I wish I had thought of that word, because it’s brilliant. It is exactly what it sounds like – although, for me it only applies to the actual day at Mayo. The two weeks or so before my appointments, I’m not so much anxious as I am freaking neurotic. But “MRI’m losing-my-mind” doesn’t have the same ring to it, so we’ll stick with scanxiety. My poor family. I am not fun to be around in the weeks before a Mayo visit. I know it, but I’m powerless to stop it. I actually was so distracted with some big events at the end of May and into June that I didn’t realize we were entering That Time. It finally dawned on me, sort of like for us ladies when we realize it’s a certain time of the month and go, “Ohhhhh, so THAT’S why I hate everyone right now.” My family knew all along, by the way.

So I’m looking forward to getting my Mayo day – and the ugly weeks before it – over with. And not. Because while fear-induced neurosis definitely isn’t healthy, neither is being so confident you have a million tomorrows that you neglect your today’s. It’s good to be a little scared. But not too scared.
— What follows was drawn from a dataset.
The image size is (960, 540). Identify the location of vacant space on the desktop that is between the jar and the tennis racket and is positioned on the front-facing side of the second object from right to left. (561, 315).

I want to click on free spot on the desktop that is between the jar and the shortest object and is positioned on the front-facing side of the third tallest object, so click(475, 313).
The underwear can wait. Maybe that’s my new bumper sticker.

We all have things we want to do, things that get pushed aside because life happens. Because triage. But let’s pick one thing that we don’t want to get triage’d out of our days, and then fight for it. Mine is writing more. I’ve always been someone who works better with a deadline, but I don’t want to wait for a dire scan result to give me the ultimate deadline.

I promise to be timely with my next post, and I have high hopes that it will include a positive report from my Mayo day. I know I haven’t been great about health updates recently, but quite frankly, it’s my least favorite thing to write about. That said, I did realize that I neglected to share with you the biggest news of my last Mayo visit: my oncologist looks like Einstein now. Totally true. His hair has gone white and he let it grow out; that, plus the mustache and it’s full-on Einstein. I’m sorry I missed telling you that, because it was awesome. I will try to be better about communicating these important things in the future, I promise. In the meantime, since I’ve finished this, there is the matter of some laundry…

Happy Friday, everyone. Go carpe that diem!